10. En quatrième lieu, aux termes de l’article 3 de la convention européenne de sauvegarde des droits de l’homme et des libertés fondamentales : « Nul ne peut être soumis à la torture ni à des peines ou traitements inhumains ou dégradants ».
11. Si M. A soutient que l’arrêté litigieux méconnaît les stipulations de l’article 3 de la convention européenne de sauvegarde des droits de l’homme et des libertés fondamentales, il n’assortit son moyen d’aucune précision.

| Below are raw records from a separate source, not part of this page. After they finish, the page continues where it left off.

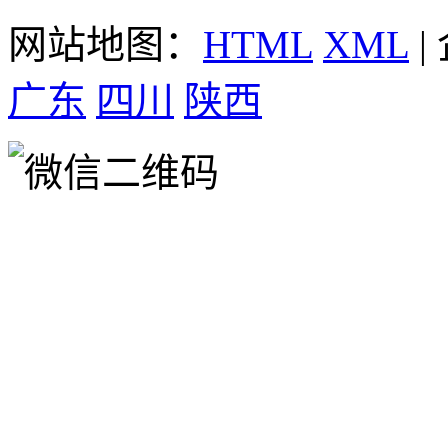
网站地图：
HTML
XML
|
广东
四川
陕西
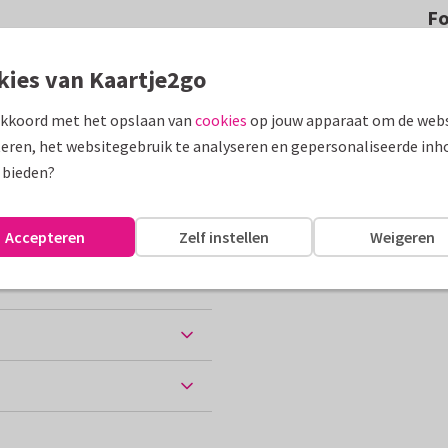
F
tijl en grote foto op de
kies van Kaartje2go
je met groetjes uit.
akkoord met het opslaan van
cookies
op jouw apparaat om de webs
assen
eren, het websitegebruik te analyseren en gepersonaliseerde inh
 bieden?
Staten
Groeten uit...
Accepteren
Zelf instellen
Weigeren
ten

Par suite, ce moyen ne peut qu’être écarté.
12. En dernier lieu, par voie de conséquence du rejet des conclusions dirigées contre la décision portant refus de titre de séjour, l’exception d’illégalité de cette décision doit être écartée au soutien des conclusions dirigées contre la décision portant obligation de quitter le territoire français.
13. Il résulte de tout ce qui précède que les conclusions à fin d’annulation présentées par M. A doivent être rejetées, ainsi que, par voie de conséquence, celles présentées aux fins d’injonction et celles présentées au titre de l’article L. 761-1 du code de justice administrative.
D E C I D E :
Article 1er : La requête de M. A est rejetée.
Article 2 : Le présent jugement sera notifié à M. C A et au préfet du Val-de-Marne.
Délibéré après l’audience du 19 mai 2025, à laquelle siégeaient :
M. Ouardes, président,
M. Jauffret, premier conseiller,
M. Fraisseix, premier conseiller.
Rendu public par mise à disposition au greffe le 2 juin 2025.
Le rapporteur,
signé
P. Fraisseix
Le président,
signé
P. Ouardes
La greffière,
signé
E. Amegee
La République mande et ordonne au préfet du Val-de-Marne en ce qui le concerne ou à tous commissaires de justice à ce requis en ce qui concerne les voies de droit commun, contre les parties privées, de pourvoir à l’exécution de la présente décision.